Reproduce verbatim every line of text in each of the records below, omitting the pictures from your answer.

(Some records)

-=-=-=-=-

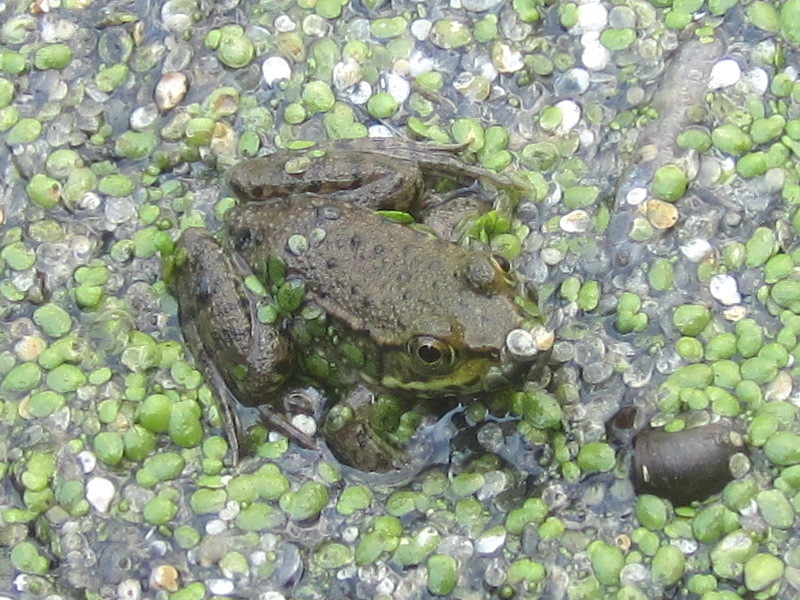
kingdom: Animalia
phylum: Chordata
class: Amphibia
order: Anura
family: Ranidae
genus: Lithobates
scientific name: Lithobates clamitans
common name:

-=-=-=-=-

=== Complete output ===
kingdom: Animalia
phylum: Chordata
class: Amphibia
order: Anura
family: Ranidae
genus: Lithobates
scientific name: Lithobates clamitans
common name:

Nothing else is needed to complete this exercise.